##### TEXT SHOWN

Take less than a minute to ask Morningstar Farms to make their Garden Patty vegan!
Morningstar Farms has been known for making delicious vegetarian alternatives to animal proteins. However, many people are disappointed that most of their products contain eggs and dairy—including the Garden Veggie Burger sold in stores and at Burger King.
Thousands of vegans around the US would love to purchase more Morningstar Farms products, including supporting the hearty veggie burger at Burger King that’s so widely available.
Please ask Morningstar Farms to ditch the egg and dairy to make their Garden Veggie Burger vegan!
Vegan would be a good next step.
Strict devotees of Krishna, practicing ahimsa or nonviolence towards humans and animals alike as Bhakti-yoga, or devotion to a personal God, avoid rennet, an enzyme used in coagulating cheeses and found in store-bought cheeses from the commercial dairies, because rennet comes from the lining of a calf’s stomach. If you believe the cow is sacred and must never be killed and you’re morally opposed to cow-killing, it makes no sense to purchase cheese containing rennet. Similarly, it makes no sense to consume dairy products as an alternative to meat (e.g., enjoying “curd steaks” at Ratha Yatra festivals instead of beef steaks), if the cows are being killed in the commercial dairies in the process of obtaining the dairy! Many lacto-ovo-vegetarians, too, might purchase Morningstar Farms veggie burgers and veggie sausages from the supermarket, as a cruelty-free alternative to meat, but if these items contain even traces of eggs and dairy, one is still implicated in the violence of animal-killing. It’s counterproductive. It’s self-defeating. People for the Ethical Treatment of Animals (PETA), a secular organization, similarly tries to show its members that even if one purchases items containing only “fur trim,” an animal had to be killed. You’d think Krishna devotees, thinking themselves smugly superior to and referring derisively to the meat-eaters as “mlecchas” and “yavanas” (Sanskrit for flesh-eaters, barbarians, bloodthirsty demons, etc.), concerned about foods containing animal ingredients like gelatin, lecithin, mono-and-diglycerides, etc., not wanting to dine in restaurants which serve meat, not wanting to be implicated in the violence associated with animal-killing, showcasing cruelty-free products in temple gift shops in the 1992 Hare Krishna Resource Guide and Directory along with articles on permaculture or sustainable agriculture, the problems of a petroleum-based economy, citing Gandhian economics, Frances Moore Lappe, Vandana Shiva, etc. would immediately understand the vegans, not wanting to be implicated in cow-killing through the commercial dairies. If a preparation is strictly vegan, then lacto-ovo-vegetarians, and even meat-eaters can enjoy it, too!

##########
##### DATA UNDER STUDY

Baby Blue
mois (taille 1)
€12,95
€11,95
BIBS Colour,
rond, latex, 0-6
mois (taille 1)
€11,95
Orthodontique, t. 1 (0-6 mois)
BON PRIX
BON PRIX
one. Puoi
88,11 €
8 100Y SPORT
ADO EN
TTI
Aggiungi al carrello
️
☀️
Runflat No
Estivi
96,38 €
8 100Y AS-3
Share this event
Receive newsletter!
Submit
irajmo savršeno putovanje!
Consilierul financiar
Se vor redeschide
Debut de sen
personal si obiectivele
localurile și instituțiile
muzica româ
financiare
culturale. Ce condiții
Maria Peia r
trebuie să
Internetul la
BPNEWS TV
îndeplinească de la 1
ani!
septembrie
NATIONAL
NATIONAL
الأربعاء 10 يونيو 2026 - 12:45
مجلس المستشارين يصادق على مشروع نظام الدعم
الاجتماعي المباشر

##########
##### DATA UNDER STUDY

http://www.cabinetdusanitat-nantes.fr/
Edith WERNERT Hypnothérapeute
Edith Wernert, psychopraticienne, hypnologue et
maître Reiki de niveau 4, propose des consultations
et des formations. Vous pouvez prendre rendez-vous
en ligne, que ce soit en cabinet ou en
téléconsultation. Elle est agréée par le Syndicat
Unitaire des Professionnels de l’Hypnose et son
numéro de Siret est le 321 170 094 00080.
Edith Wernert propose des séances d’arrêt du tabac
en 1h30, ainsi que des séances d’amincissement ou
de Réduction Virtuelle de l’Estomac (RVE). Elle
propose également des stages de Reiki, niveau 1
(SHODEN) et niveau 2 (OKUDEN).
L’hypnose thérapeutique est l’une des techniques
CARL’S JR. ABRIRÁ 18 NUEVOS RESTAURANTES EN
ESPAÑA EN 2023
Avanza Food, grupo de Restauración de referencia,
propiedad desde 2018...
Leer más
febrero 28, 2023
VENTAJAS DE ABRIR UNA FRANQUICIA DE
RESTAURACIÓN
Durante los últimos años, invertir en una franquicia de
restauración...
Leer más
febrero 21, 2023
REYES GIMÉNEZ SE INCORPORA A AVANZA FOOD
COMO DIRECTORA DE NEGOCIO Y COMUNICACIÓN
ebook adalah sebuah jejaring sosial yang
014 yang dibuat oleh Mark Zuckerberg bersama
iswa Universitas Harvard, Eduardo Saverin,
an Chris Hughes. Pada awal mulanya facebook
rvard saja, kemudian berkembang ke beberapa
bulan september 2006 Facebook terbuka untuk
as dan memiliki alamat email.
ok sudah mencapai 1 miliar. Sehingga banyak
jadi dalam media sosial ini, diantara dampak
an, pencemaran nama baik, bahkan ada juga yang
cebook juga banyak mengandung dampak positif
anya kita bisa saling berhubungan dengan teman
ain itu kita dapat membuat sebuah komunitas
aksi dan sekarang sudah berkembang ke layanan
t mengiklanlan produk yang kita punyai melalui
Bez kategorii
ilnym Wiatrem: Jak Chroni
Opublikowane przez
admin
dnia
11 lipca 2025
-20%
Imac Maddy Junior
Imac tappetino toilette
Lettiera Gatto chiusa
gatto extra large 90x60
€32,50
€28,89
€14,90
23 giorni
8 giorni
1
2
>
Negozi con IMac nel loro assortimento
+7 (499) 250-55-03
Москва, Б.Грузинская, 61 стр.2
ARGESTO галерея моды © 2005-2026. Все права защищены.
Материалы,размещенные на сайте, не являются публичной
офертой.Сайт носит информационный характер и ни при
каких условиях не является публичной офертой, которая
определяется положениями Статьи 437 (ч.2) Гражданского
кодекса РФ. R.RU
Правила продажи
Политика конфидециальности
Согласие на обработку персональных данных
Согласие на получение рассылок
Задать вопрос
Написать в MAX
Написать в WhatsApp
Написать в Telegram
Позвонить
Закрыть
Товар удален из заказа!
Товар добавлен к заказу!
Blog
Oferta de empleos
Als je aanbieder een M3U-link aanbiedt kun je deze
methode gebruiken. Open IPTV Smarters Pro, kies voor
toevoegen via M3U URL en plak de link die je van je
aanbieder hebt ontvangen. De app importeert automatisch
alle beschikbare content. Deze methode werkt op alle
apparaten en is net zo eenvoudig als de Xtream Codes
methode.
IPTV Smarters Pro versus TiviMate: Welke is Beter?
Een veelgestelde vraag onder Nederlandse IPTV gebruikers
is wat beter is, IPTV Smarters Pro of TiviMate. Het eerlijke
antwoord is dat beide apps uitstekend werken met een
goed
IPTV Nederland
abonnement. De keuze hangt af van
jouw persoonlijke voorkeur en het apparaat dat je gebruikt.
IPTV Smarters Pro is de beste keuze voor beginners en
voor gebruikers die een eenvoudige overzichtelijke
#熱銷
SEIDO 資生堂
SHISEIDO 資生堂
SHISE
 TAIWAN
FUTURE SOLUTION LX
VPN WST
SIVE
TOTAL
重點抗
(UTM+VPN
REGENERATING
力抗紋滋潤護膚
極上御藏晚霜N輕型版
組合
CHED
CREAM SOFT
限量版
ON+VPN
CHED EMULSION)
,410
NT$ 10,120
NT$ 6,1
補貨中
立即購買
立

##########

■ **WHAT THIS EXERCISE ASKS**
1. Repeat the passage of the Morningstar Farms petition that opens with "Take less than" and closes with "good next step.", switching "Garden Veggie Burger" to "Black Bean Burger".
2. Does the Morningstar Farms petition agree with each statement? Answer yes or no and quote the deciding words. (a) The Garden Veggie Burger is sold at Burger King. (b) Rennet comes from a calf's liver. (c) PETA is described as a religious organization.
The entries have no connection to the Morningstar Farms petition.

■ **RESULTS**
1.
Take less than a minute to ask Morningstar Farms to make their Garden Patty vegan!
Morningstar Farms has been known for making delicious vegetarian alternatives to animal proteins. However, many people are disappointed that most of their products contain eggs and dairy—including the Black Bean Burger sold in stores and at Burger King.
Thousands of vegans around the US would love to purchase more Morningstar Farms products, including supporting the hearty veggie burger at Burger King that’s so widely available.
Please ask Morningstar Farms to ditch the egg and dairy to make their Black Bean Burger vegan!
Vegan would be a good next step.

2.
(a) Yes: "including the Garden Veggie Burger sold in stores and at Burger King"
(b) No: "rennet comes from the lining of a calf’s stomach"
(c) No: "People for the Ethical Treatment of Animals (PETA), a secular organization"